Claim: If $T:X\to X$ is TWM, then  it is also TTWM, hence consequently TTT.
Proof of Claim: Say $T$ is TWM. Fix a number $p\in\mathbb{Z}_{\geq1}$ and open subsets $U,V,W,Z\in\mathcal{T}(X)^\ast$. We need to show that there is a number $Q\in\mathbb{Z}_{\geq1}$ such that
$$T^{Qp}(U)\cap W\neq\emptyset\text{ and }T^{Qp}(V)\cap Z\neq\emptyset.$$
By the Furstenberg Theorem above, since $T$ is TWM we have that $T^{(p)}$ is TWM, i.e. by definition $T^{(2p)}=(T^{(p)})^{(2)}:X^{2p}\to X^{2p}$ is TT. Define two open sets in $X^{2p}$ as follows:
$$A=U\times T^{-1}(U)\times \cdots \times T^{-p+1}(U)\times V \times T^{-1}(V)\times \cdots \times T^{-p+1}(V),$$
$$B = \underbrace{W\times W\times \cdots\times W}_{p \text{ many}}\times \underbrace{Z\times Z\times \cdots \times Z}_{p\text{ many}}.$$
Since $T^{(2p)}$ is TT, there is a number $m\in\mathbb{Z}_{\geq1}$ such that
$$\left(T^{(2p)}\right)^m(A)\cap B\neq \emptyset.$$
Note that we may assume that $m\geq p-1$ by applying the definition of TT to preimages of open sets ($\ast$). There are unique numbers $Q\in\mathbb{Z}_{\geq1}$ and $R\in\{0,1,...,p-1\}$ such that
$$m=Qp+R.$$
($Q$ and $R$ are uniquely determined by $m$ and $p$, but $m$ is not uniquely determined by the previous objects.)

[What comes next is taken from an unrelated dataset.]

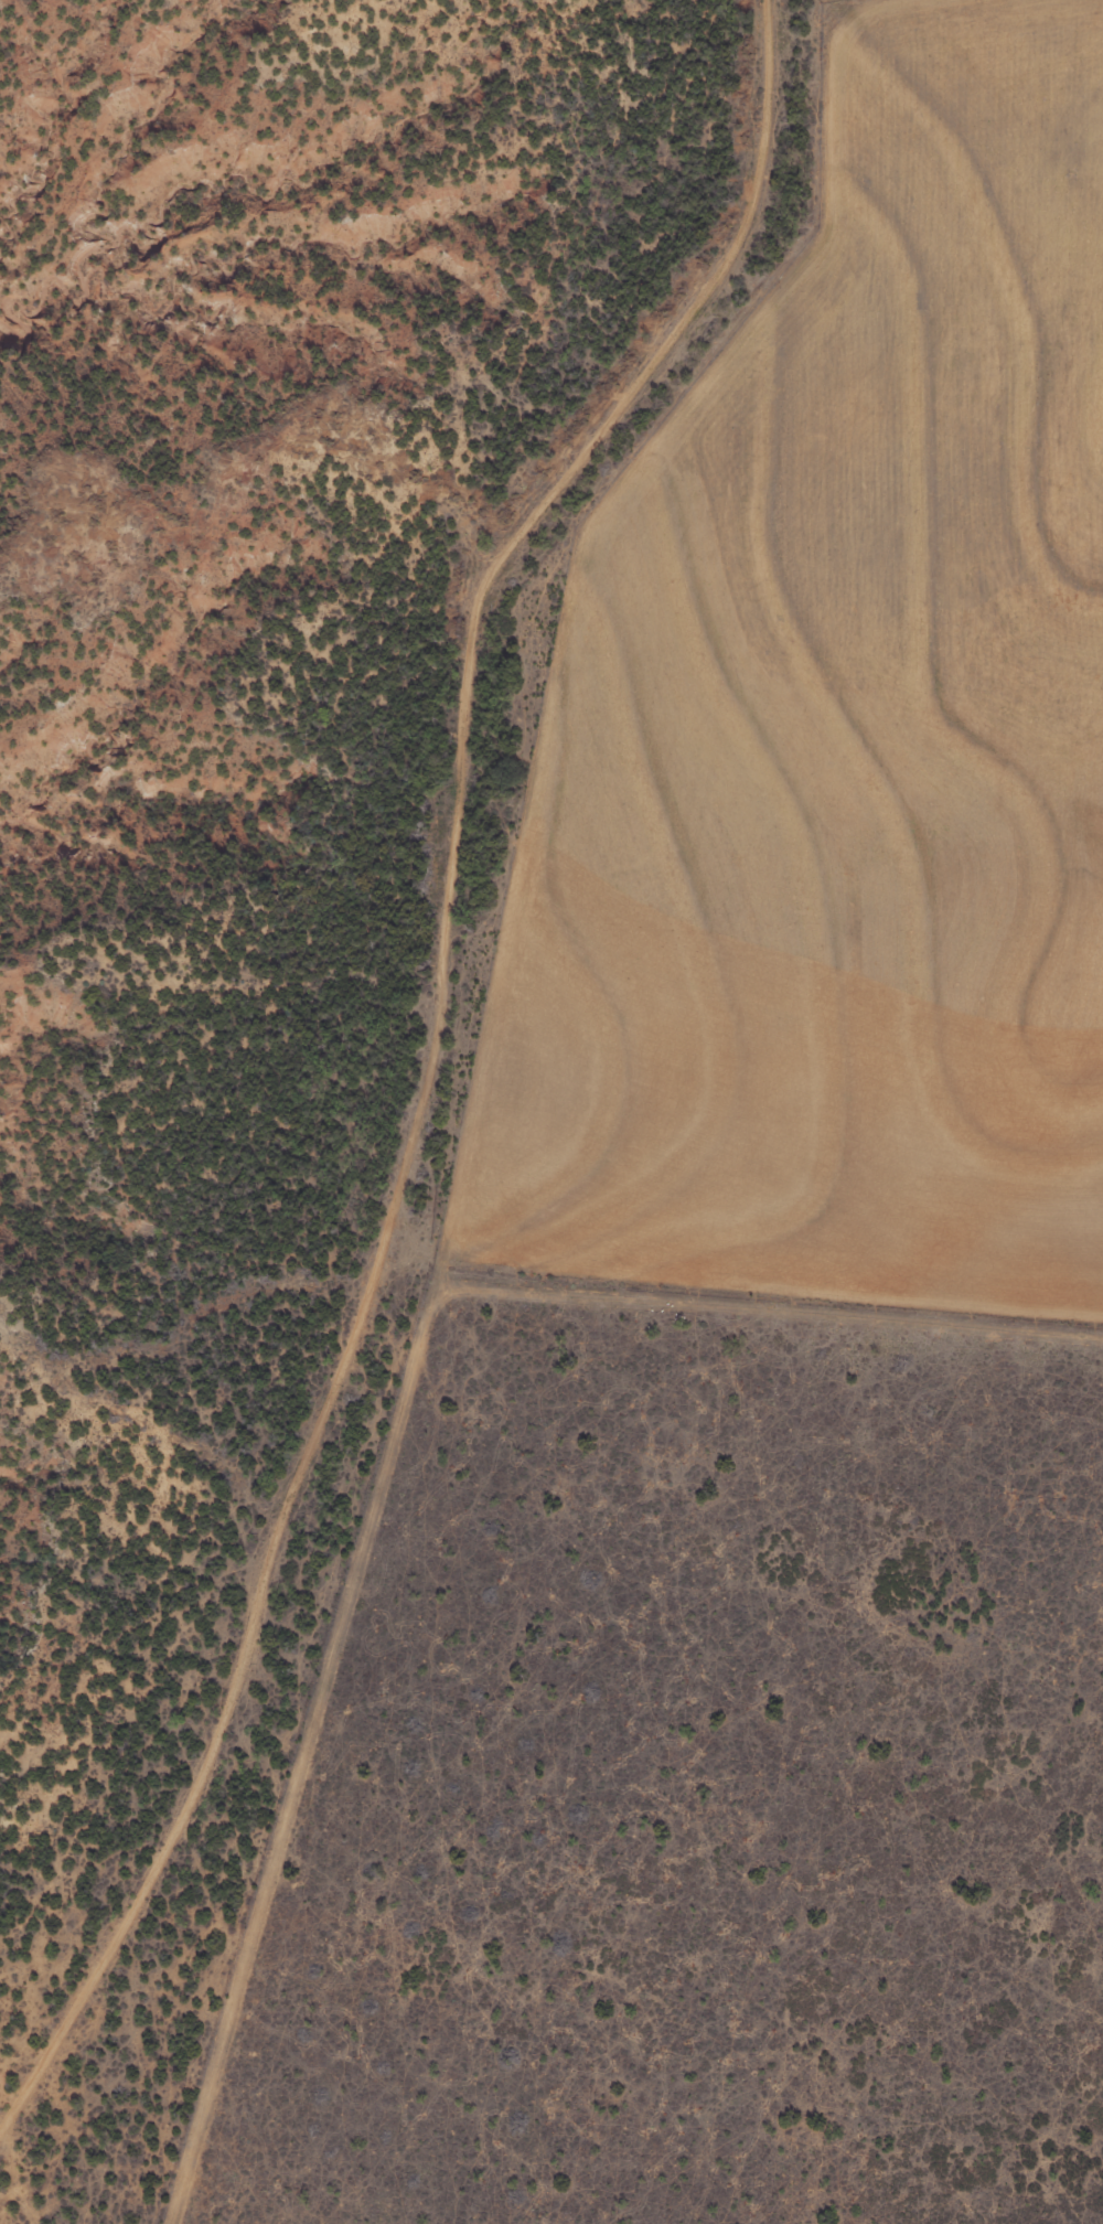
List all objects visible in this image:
road: (436, 1057)
road: (420, 1587)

Writing this out in terms of points, we have guaranteed that there exists $x_0,x_1,...,x_{p-1},y_0,y_1,...,y_{p-1}\in X $ such that
\begin{align*}
&u_0=x_0, u_1=T(x_1),..., u_{p-1}=T^{p-1}(x_{p-1})\in U\text{ and  }\\
&v_0=y_0, v_1=T(y_1),..., v_{p-1}=T^{p-1}(y_{p-1})\in V
\end{align*}
and
\begin{align*}
&T^{m}(u_0)=T^{m}(x_0), T^{m-1}(u_1)=T^{m}(x_1),..., T^{m-p+1}(u_{p-1})=T^{m}(x_{p-1})\in W\text{ and  }\\
&T^{m}(v_0)=T^{m}(y_0), T^{m-1}(v_1)=T^{m}(y_1),..., T^{m-p+1}(v_{p-1})=T^{m}(y_{p-1})\in Z.
\end{align*}
Thus we have
$$T^{pQ}(u_R)=T^{m-R}(u_R)=T^m(x_R)\in W \text{ and } T^{pQ}(v_R)=T^{m-R}(v_R)=T^m(y_R)\in Z,$$
that is,
$$T^{pQ}(u_R)\in T^{pQ}(U)\cap W\text{ and } T^{pQ}(v_R)\in  T^{pQ}(V)\cap Z.$$

Edit: As per request here is an argument for ($\ast$): Let $T:X\to X$ be TT,  $U,V\subseteq X$ be nonempty open. Let $N\in\mathbb{Z}_{\geq1}$. $T^{-N}(V)$ is nonempty open, so for some $n=n(U\to T^{-N}(V))\in\mathbb{Z}_{\geq1}:$ $T^n(U)\cap T^{-N}(V)\neq\emptyset$, whence $T^{N+n}(U)\cap V\neq\emptyset$.
A more detailed discussion about this matter can be found in my answer here: Isolated Points and Topological Transitivity . In particular, to be compatible with the conventions of the book in question, if $X$ is Hausdorff, topological transitivity with nonnegative return time is equivalent to topological transitivity with positive return time.